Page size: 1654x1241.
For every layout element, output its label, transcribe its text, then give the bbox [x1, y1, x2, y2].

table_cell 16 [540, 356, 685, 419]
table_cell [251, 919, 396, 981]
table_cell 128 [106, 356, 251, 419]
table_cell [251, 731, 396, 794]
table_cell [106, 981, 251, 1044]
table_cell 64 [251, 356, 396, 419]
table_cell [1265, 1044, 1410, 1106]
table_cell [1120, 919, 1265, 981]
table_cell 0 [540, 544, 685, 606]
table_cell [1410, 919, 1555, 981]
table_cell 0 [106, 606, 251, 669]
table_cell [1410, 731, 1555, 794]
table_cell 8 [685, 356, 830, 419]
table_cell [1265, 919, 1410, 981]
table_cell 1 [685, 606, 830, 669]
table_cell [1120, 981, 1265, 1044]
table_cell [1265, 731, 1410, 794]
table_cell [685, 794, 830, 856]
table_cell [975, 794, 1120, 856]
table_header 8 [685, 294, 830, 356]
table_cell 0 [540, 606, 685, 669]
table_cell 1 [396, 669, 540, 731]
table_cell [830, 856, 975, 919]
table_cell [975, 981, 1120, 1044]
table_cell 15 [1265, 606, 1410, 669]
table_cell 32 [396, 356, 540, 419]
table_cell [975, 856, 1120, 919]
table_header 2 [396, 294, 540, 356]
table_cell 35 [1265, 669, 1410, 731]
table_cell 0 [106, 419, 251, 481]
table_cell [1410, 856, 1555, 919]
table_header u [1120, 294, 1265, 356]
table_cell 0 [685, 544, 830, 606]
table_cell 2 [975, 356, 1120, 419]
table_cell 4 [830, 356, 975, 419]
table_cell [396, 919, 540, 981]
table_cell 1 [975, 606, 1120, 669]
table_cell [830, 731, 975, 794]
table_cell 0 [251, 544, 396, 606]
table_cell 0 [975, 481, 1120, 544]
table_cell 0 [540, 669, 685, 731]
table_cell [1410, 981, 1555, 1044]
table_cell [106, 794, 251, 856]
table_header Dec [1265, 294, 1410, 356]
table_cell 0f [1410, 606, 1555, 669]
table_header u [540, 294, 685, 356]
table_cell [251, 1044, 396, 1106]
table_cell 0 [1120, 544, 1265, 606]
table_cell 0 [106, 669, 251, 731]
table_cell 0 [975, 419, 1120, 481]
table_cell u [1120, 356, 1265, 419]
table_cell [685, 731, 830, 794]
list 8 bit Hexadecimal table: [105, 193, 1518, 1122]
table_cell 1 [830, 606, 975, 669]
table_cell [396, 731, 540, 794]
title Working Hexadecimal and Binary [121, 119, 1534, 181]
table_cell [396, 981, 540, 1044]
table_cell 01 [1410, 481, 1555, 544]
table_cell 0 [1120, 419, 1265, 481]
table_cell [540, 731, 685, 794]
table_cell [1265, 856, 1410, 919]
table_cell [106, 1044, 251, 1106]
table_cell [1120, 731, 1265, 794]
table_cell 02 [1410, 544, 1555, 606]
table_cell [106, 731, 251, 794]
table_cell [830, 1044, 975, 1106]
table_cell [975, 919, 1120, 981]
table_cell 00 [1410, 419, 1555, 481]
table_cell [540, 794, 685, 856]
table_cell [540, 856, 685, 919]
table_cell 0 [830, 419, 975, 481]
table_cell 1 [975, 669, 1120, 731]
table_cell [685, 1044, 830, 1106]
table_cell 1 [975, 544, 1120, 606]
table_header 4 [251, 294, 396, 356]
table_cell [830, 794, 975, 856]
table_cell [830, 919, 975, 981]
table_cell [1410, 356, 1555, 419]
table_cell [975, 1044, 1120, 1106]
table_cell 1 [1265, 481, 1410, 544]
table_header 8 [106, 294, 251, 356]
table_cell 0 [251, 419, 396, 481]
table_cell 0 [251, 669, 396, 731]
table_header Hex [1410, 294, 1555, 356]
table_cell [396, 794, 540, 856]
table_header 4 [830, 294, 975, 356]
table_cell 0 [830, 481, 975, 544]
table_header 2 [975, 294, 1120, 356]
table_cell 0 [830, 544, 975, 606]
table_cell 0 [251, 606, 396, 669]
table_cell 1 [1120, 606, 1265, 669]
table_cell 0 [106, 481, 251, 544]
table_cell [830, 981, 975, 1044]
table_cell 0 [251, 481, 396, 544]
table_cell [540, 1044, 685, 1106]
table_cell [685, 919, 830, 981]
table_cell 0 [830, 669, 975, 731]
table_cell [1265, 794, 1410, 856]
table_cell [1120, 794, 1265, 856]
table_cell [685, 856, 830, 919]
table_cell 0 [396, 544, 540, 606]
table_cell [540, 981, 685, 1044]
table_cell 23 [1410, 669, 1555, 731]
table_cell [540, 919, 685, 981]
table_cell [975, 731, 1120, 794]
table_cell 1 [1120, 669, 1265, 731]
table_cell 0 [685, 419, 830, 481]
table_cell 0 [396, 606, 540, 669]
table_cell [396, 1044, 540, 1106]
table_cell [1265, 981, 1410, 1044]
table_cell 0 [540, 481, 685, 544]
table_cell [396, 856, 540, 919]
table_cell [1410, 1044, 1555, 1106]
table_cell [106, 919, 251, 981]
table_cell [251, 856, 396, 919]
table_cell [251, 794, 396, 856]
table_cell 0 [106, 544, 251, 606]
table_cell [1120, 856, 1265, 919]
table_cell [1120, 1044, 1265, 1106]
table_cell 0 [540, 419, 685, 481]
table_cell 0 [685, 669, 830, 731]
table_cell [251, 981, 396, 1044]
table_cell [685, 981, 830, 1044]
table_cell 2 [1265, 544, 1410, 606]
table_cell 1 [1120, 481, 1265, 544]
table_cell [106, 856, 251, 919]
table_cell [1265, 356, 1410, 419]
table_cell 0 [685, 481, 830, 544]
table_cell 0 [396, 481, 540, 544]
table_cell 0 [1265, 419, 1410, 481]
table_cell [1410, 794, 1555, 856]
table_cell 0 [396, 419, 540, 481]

..........

Quote every line of the records above without any change.

**Reply:**
Page size: 1654x1241.
For every layout element, output its label, transcribe its text, then give the bbox [x1, y1, x2, y2].

table_cell 16 [540, 356, 685, 419]
table_cell [251, 919, 396, 981]
table_cell 128 [106, 356, 251, 419]
table_cell [251, 731, 396, 794]
table_cell [106, 981, 251, 1044]
table_cell 64 [251, 356, 396, 419]
table_cell [1265, 1044, 1410, 1106]
table_cell [1120, 919, 1265, 981]
table_cell 0 [540, 544, 685, 606]
table_cell [1410, 919, 1555, 981]
table_cell 0 [106, 606, 251, 669]
table_cell [1410, 731, 1555, 794]
table_cell 8 [685, 356, 830, 419]
table_cell [1265, 919, 1410, 981]
table_cell 1 [685, 606, 830, 669]
table_cell [1120, 981, 1265, 1044]
table_cell [1265, 731, 1410, 794]
table_cell [685, 794, 830, 856]
table_cell [975, 794, 1120, 856]
table_header 8 [685, 294, 830, 356]
table_cell 0 [540, 606, 685, 669]
table_cell 1 [396, 669, 540, 731]
table_cell [830, 856, 975, 919]
table_cell [975, 981, 1120, 1044]
table_cell 15 [1265, 606, 1410, 669]
table_cell 32 [396, 356, 540, 419]
table_cell [975, 856, 1120, 919]
table_header 2 [396, 294, 540, 356]
table_cell 35 [1265, 669, 1410, 731]
table_cell 0 [106, 419, 251, 481]
table_cell [1410, 856, 1555, 919]
table_header u [1120, 294, 1265, 356]
table_cell 0 [685, 544, 830, 606]
table_cell 2 [975, 356, 1120, 419]
table_cell 4 [830, 356, 975, 419]
table_cell [396, 919, 540, 981]
table_cell 1 [975, 606, 1120, 669]
table_cell [830, 731, 975, 794]
table_cell 0 [251, 544, 396, 606]
table_cell 0 [975, 481, 1120, 544]
table_cell 0 [540, 669, 685, 731]
table_cell [1410, 981, 1555, 1044]
table_cell [106, 794, 251, 856]
table_header Dec [1265, 294, 1410, 356]
table_cell 0f [1410, 606, 1555, 669]
table_header u [540, 294, 685, 356]
table_cell [251, 1044, 396, 1106]
table_cell 0 [1120, 544, 1265, 606]
table_cell 0 [106, 669, 251, 731]
table_cell 0 [975, 419, 1120, 481]
table_cell u [1120, 356, 1265, 419]
table_cell [685, 731, 830, 794]
list 8 bit Hexadecimal table: [105, 193, 1518, 1122]
table_cell 1 [830, 606, 975, 669]
table_cell [396, 731, 540, 794]
title Working Hexadecimal and Binary [121, 119, 1534, 181]
table_cell [396, 981, 540, 1044]
table_cell 01 [1410, 481, 1555, 544]
table_cell 0 [1120, 419, 1265, 481]
table_cell [540, 731, 685, 794]
table_cell [1265, 856, 1410, 919]
table_cell [106, 1044, 251, 1106]
table_cell [1120, 731, 1265, 794]
table_cell 02 [1410, 544, 1555, 606]
table_cell [106, 731, 251, 794]
table_cell [830, 1044, 975, 1106]
table_cell [975, 919, 1120, 981]
table_cell 00 [1410, 419, 1555, 481]
table_cell [540, 794, 685, 856]
table_cell [540, 856, 685, 919]
table_cell 0 [830, 419, 975, 481]
table_cell 1 [975, 669, 1120, 731]
table_cell [685, 1044, 830, 1106]
table_cell 1 [975, 544, 1120, 606]
table_header 4 [251, 294, 396, 356]
table_cell [830, 794, 975, 856]
table_cell [830, 919, 975, 981]
table_cell [1410, 356, 1555, 419]
table_cell [975, 1044, 1120, 1106]
table_cell 1 [1265, 481, 1410, 544]
table_header 8 [106, 294, 251, 356]
table_cell 0 [251, 419, 396, 481]
table_cell 0 [251, 669, 396, 731]
table_header Hex [1410, 294, 1555, 356]
table_cell [396, 794, 540, 856]
table_header 4 [830, 294, 975, 356]
table_cell 0 [830, 481, 975, 544]
table_header 2 [975, 294, 1120, 356]
table_cell 0 [830, 544, 975, 606]
table_cell 0 [251, 606, 396, 669]
table_cell 1 [1120, 606, 1265, 669]
table_cell 0 [106, 481, 251, 544]
table_cell [830, 981, 975, 1044]
table_cell 0 [251, 481, 396, 544]
table_cell [540, 1044, 685, 1106]
table_cell [685, 919, 830, 981]
table_cell 0 [830, 669, 975, 731]
table_cell [1265, 794, 1410, 856]
table_cell [1120, 794, 1265, 856]
table_cell [685, 856, 830, 919]
table_cell 0 [396, 544, 540, 606]
table_cell [540, 981, 685, 1044]
table_cell 23 [1410, 669, 1555, 731]
table_cell [540, 919, 685, 981]
table_cell [975, 731, 1120, 794]
table_cell 1 [1120, 669, 1265, 731]
table_cell 0 [685, 419, 830, 481]
table_cell 0 [396, 606, 540, 669]
table_cell [396, 1044, 540, 1106]
table_cell [1265, 981, 1410, 1044]
table_cell 0 [540, 481, 685, 544]
table_cell [396, 856, 540, 919]
table_cell [1410, 1044, 1555, 1106]
table_cell [106, 919, 251, 981]
table_cell [251, 856, 396, 919]
table_cell [251, 794, 396, 856]
table_cell 0 [106, 544, 251, 606]
table_cell [1120, 856, 1265, 919]
table_cell [1120, 1044, 1265, 1106]
table_cell 0 [540, 419, 685, 481]
table_cell 0 [685, 669, 830, 731]
table_cell [251, 981, 396, 1044]
table_cell [685, 981, 830, 1044]
table_cell 2 [1265, 544, 1410, 606]
table_cell 1 [1120, 481, 1265, 544]
table_cell [106, 856, 251, 919]
table_cell [1265, 356, 1410, 419]
table_cell 0 [685, 481, 830, 544]
table_cell 0 [396, 481, 540, 544]
table_cell 0 [1265, 419, 1410, 481]
table_cell [1410, 794, 1555, 856]
table_cell 0 [396, 419, 540, 481]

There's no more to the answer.